Simple. Yes? There are problems, I know.

The blast from the hidden bomb will trigger the larger bomb before we can fly clear. I estimate that the two bombs should go off almost simultaneously. But Ray and I need rise up only fifteen feet on our Orion. Then the blast from the larger bomb should propel us through the skylights. If the two bombs are more than fifteen feet apart—ideally twice that distance—then the shock wave from the hidden bomb should not get to the larger bomb before we have achieved our fifteen feet elevation.

Our heads will heal quickly after we smash through the skylights as long as we are in one piece.

The physics are simple in theory, but in practice they are filled with the possibility for limitless error. For that reason I figure Ray and I will be dead before sunrise. But any odds are good odds for the damned, and I will play them out as best I can.

I stop at a phone booth and call my primary troubleshooter in North America. I tell him I need dynamite and thick sheets of steel in two hours. Where can I get them? He is used to my unusual requests. He says he'll call back in twenty minutes.
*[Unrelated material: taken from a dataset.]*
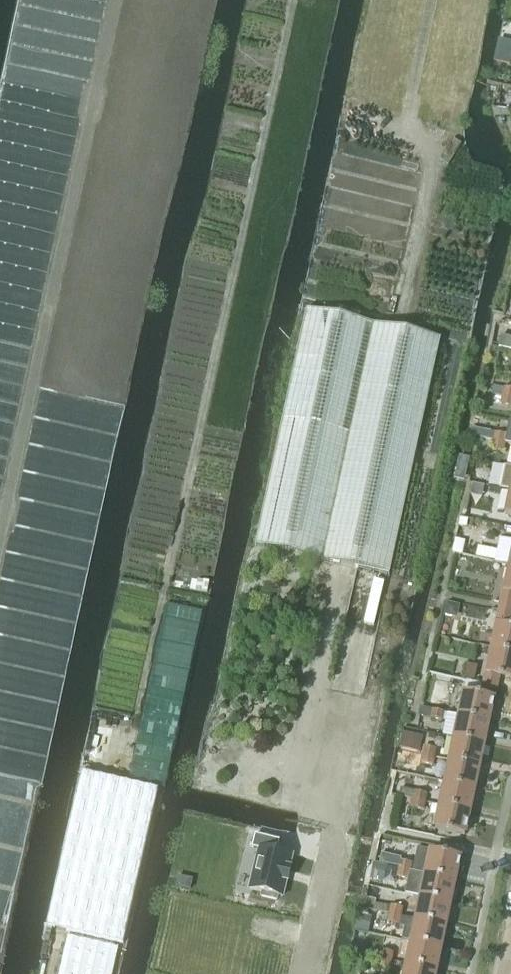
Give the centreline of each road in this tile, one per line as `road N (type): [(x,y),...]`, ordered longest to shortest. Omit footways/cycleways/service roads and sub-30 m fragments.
road 1 (track): [(397,315),(427,179),(428,153),(408,116),(432,0)]
road 2 (residential): [(299,973),(331,830)]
Fifteen minutes later he is back on the line. He sounds relieved because he knows it's not good to bring me disappointing information. He says there is a contractor in Portland who carries both dynamite and thick steel plating. Franklin and Sons—they build skyscrapers. He gives me the address of their main warehouse and I hang up. Portland is eighty miles away. The time is ten-fifty.

I sit in my car outside the warehouse at a quarter to midnight, listening to the people inside. The place is closed, but there are three security men on duty. One is in the front in a small office watching TV. The other two are in back smoking a joint. Since I have spent a good part of the night thinking about Krishna, hoping he will help me, I am not predisposed to kill these three. I climb out of my car.
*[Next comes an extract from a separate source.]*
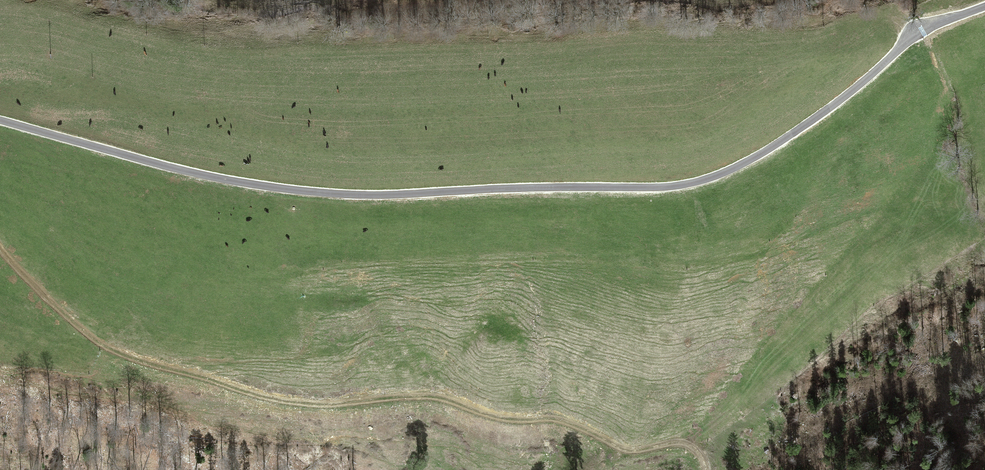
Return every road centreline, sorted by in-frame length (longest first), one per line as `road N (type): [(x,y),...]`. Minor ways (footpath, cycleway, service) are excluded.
road 1 (unclassified): [(0,120),(164,166),(302,192),(681,185),(769,149),(923,32),(984,6)]
road 2 (track): [(0,248),(81,329),(132,358),(292,406),(435,399),(505,419),(552,419),(624,452),(684,444),(698,451),(706,469)]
The locked doors cause me no problem. I am upon the stoned men in the back before they can blink. I put them to sleep with moderate blows to the temples. They'll wake up, but with bad headaches. Unfortunately, the guy watching TV has the bad luck to check on his partners as I knock them out. He draws his gun when he sees me, and I react instinctively. I kill him much the same way I killed Ray's father, crushing the bones in his chest with a violent kick. I drink a belly

full of his blood before he draws his last breath. I am still weak.

The dynamite is not hard for me to find with my sensitive nose. It is locked in a safe near the front of the building, several crates of thick red sticks. There are detonator caps and fuses. Already I have decided I will not be taking my car back to Mayfair tonight. I will need a truck from the warehouse to haul the steel sheets. The metal is not as thick as I wish; I will have to weld several layers together. I find a welding set to take with me.

There are actually several suitable trucks parked inside the warehouse, the keys conveniently left in the ignitions. I load up and back out of the warehouse. I park my Ferrari several blocks away. Then I am on the road back home.

It is after two when I reenter Mayfair. Ray is sitting by the fire as I come through my front door. He has changed. He is a vampire. His teeth are not longer, or anything silly like that. But the signs are there—gold specks deep in his once uniformly brown eyes; a faint transparency to his tan skin; a grace to his movements no mortal could emulate. He stands when he sees me.

"Am I alive?" he asks innocently.

I do not laugh at the question. I am not sure if the answer is something as simple as yes or no. I step toward him.